China Using Psychiatric Treatment as Punishment for Political DissidentComments Off on China Using Psychiatric Treatment as Punishment for Political Dissident
Originally published by The Washington Free Beacon on July 22, 2014
The Chinese government routinely uses psychiatric confinements as a tool to control dissidents, a Chinese human rights group said on Monday.
Chinese Human Rights Defenders (CHRD) highlighted the case of Xing Shiku, a Chinese petitioner who has been involuntarily detained at the Daowai District Psychiatric Hospital in Harbin City since February 2007.
CHRD says Xing was arrested in Beijing for filing complaints to government authorities about corruption and labor violations that occurred due to the privatization of the state-owned company where he once worked. He was then immediately transferred to the psychiatric hospital in northeast China.
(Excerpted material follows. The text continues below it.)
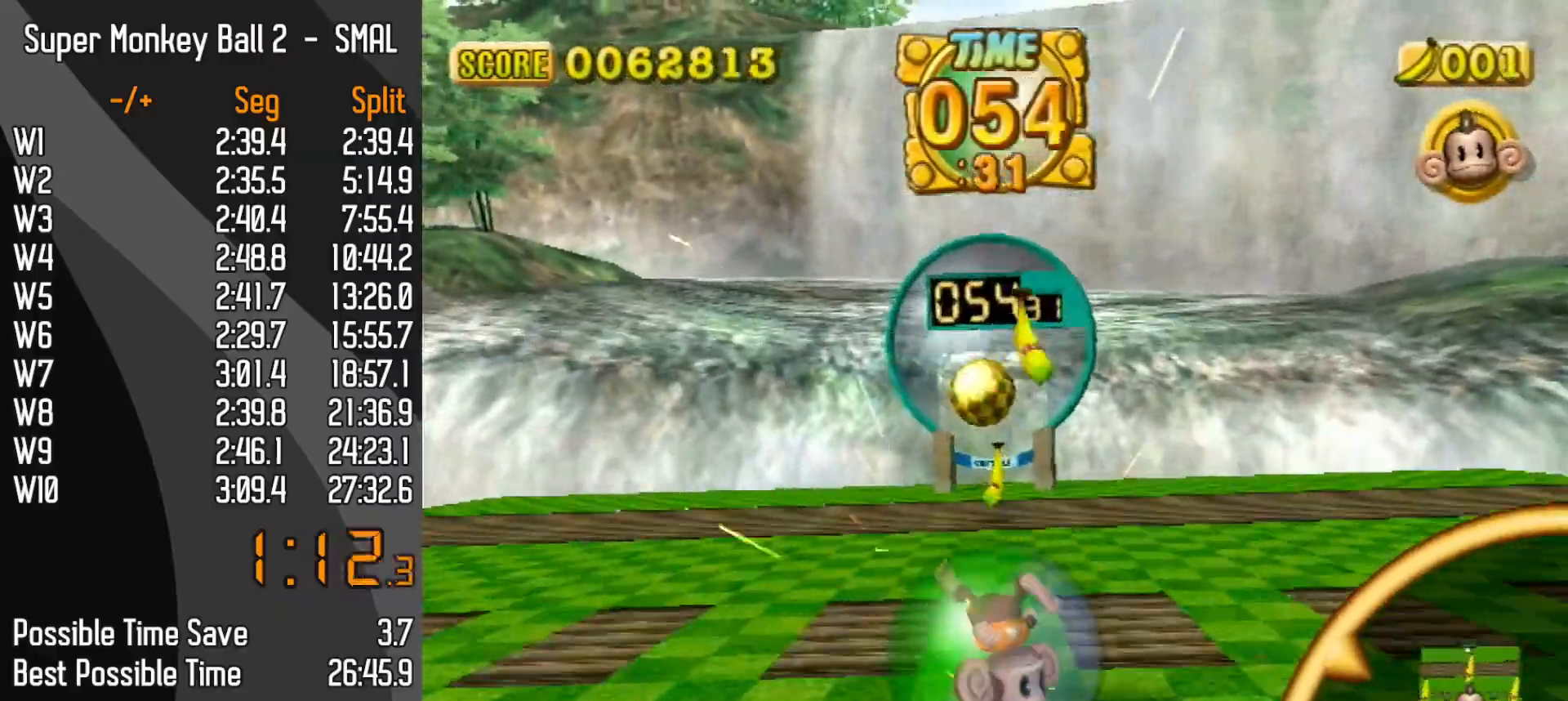
{"buttons": [], "left_stick": "up", "events": []}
The Chinese government claimed that Xing suffered from schizophrenia and “could have posed a threat to or adversely affected the maintenance of public order in Beijing.” CHRD maintains that doctors at the hospital have acknowledged that he does not suffer from any mental illness.
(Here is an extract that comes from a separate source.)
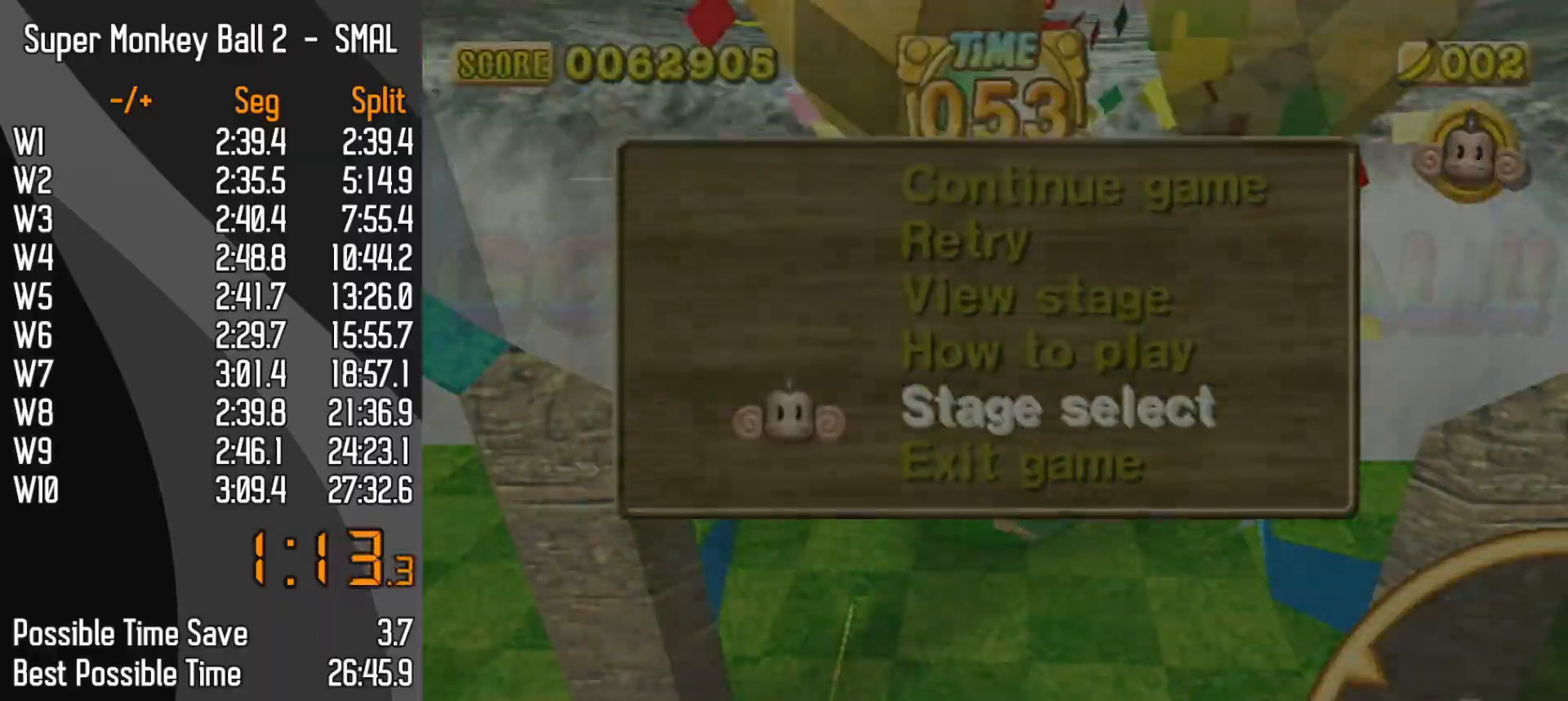
{"buttons": [], "left_stick": "center", "events": []}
The group said Xing’s detention is politically motivated.
The United Nations Working Group on Arbitrary Detention (WGAD) determinedin May that Xing’s forced commitment was “arbitrary.” WGAD called on the Chinese government to release him and “grant him compensation for the harm he has suffered during the period of his arbitrary detention.”
“In this case, the Working Group considers that Mr. Xing has been deprived of his liberty for over seven years because of the peaceful expression of his views,” the group wrote in its opinion.
Renee Xia, CHRD’s international director, said China’s practice of forced psychiatric detentions represents a gross human rights violation.
“WGAD is sending a clear message that involuntary psychiatric detention violates basic human rights,” she said in a statement on Monday. “Forced psychiatric commitment of individuals for peacefully expressing their views remains a serious problem in China today.”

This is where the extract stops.